Honolulu-based Aloha Petroleum asked contest participants to describe the meaning of Aloha in videos lasting 30 to 60 seconds long. Yamashita's entry was one of 27 received by the convenience store and gas station operator, and was voted upon by a panel of judges.
The schoolteacher's video portrayed children in various countries passing a paper airplane to each other that unfolded to reveal the words for love and peace in different languages, with Aloha Maluhia and Hawaii featured last. The video ended with the message: "No matter where you are or what language you speak, you should always spread love and peace."

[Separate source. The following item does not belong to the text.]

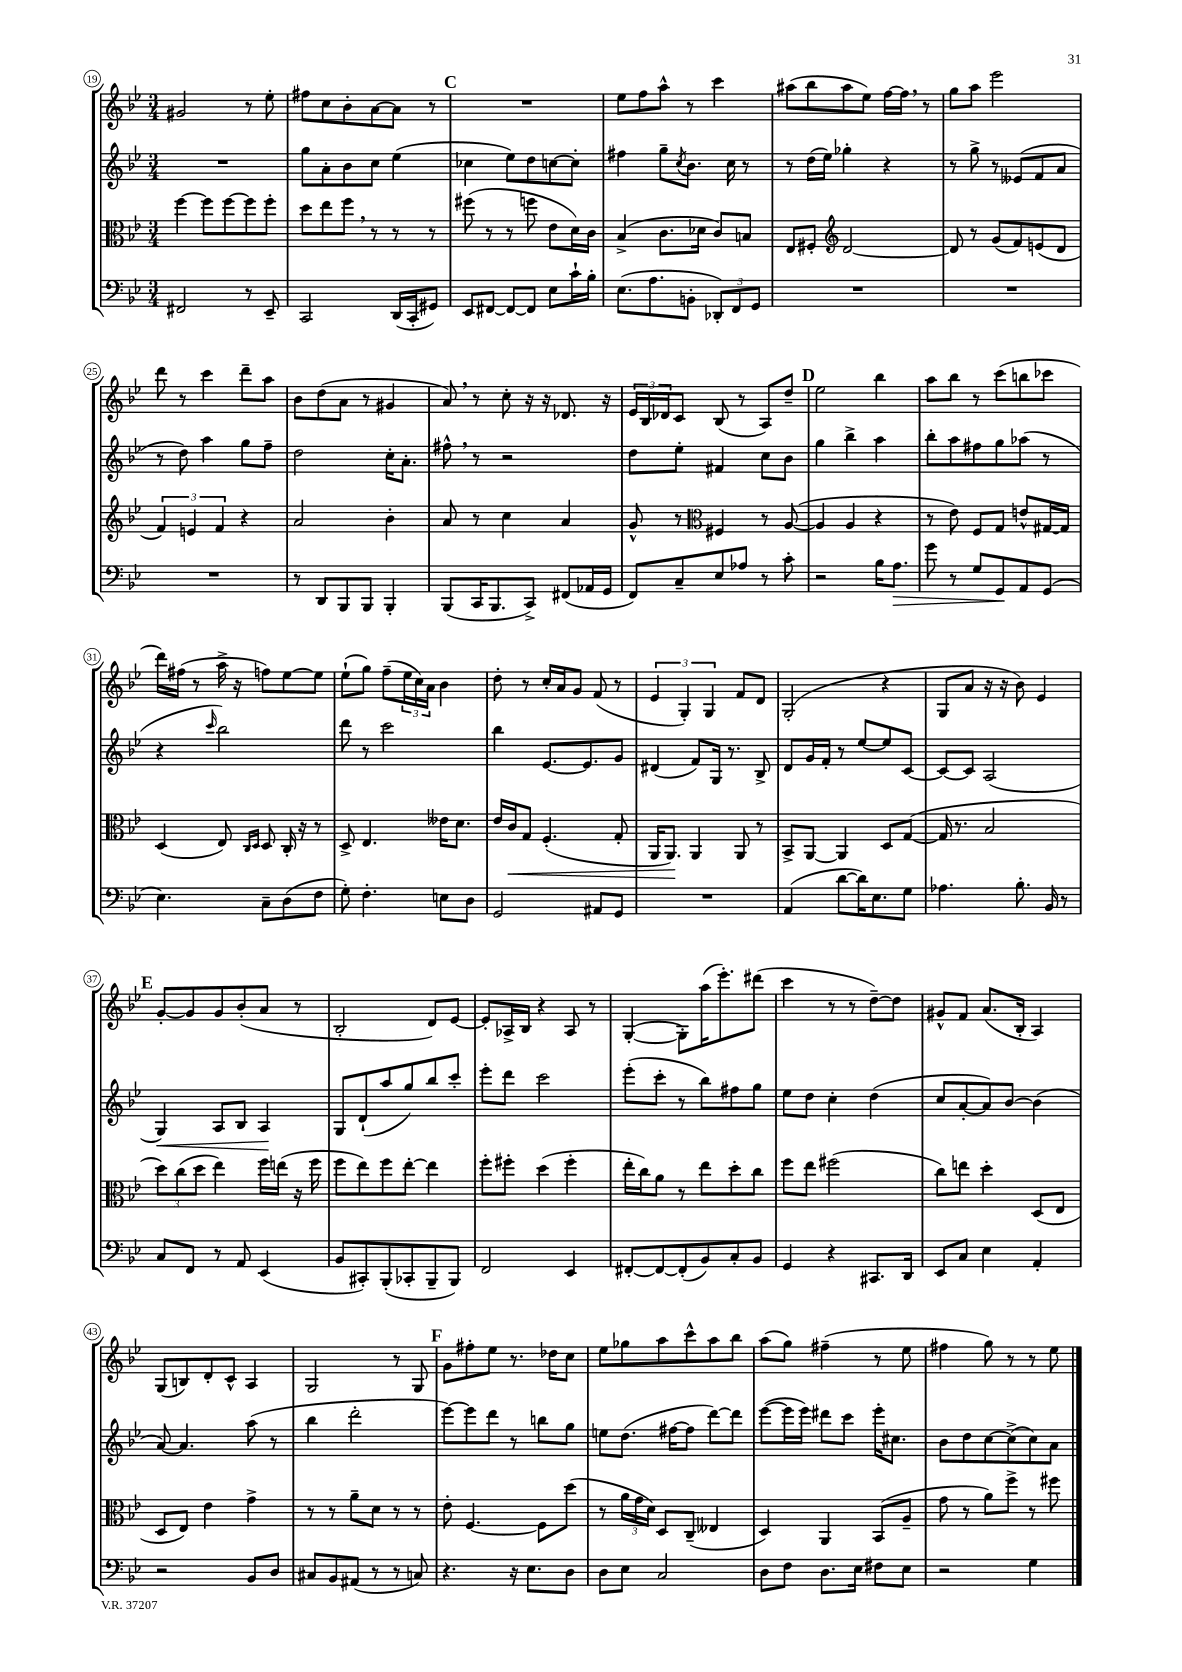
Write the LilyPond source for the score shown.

Aloha Petroleum also announced several other award winners in the contest, which ran from June 18 to Aug. 16:
- First runner-up Kim Yuen of Kapolei, Hawaii, will receive free gas for sixth months;
- Second runner-up Brad Watanabe of Ewa Beach, Hawaii, will receive free gas for three months; and
- Honorable mentions, earning free gas for one month, were awarded to Loke Simon and Sharon Kim, both of Honolulu.
"Congratulations to Irene and our four other winners for creating such thoughtful videos that reflected their interpretations of Aloha. From scenes of Hawaii’s beautiful landscape to glimpses of charitable work done by many of Hawaii’s nonprofits, we were awestruck by the creativity of our contest participants," said Larry Adams, director of sales and marketing for Aloha Petroleum. "The Aloha spirit is a pillar of our company, and we were honored to help promote that spirit in a fun and interesting way."
In addition, Aloha Petroleum announced it will award $150 in free gas to Habilitat, a long-term drug and alcohol treatment center in Kaneohe, Hawaii, for receiving the most votes during a public voting phase on Facebook.
Aloha Petroleum Ltd. is the largest independently owned gasoline marketer and convenience store operator in Hawaii. It has more than 100 Shell-, Aloha- and Mahalo-branded fueling stations throughout the state.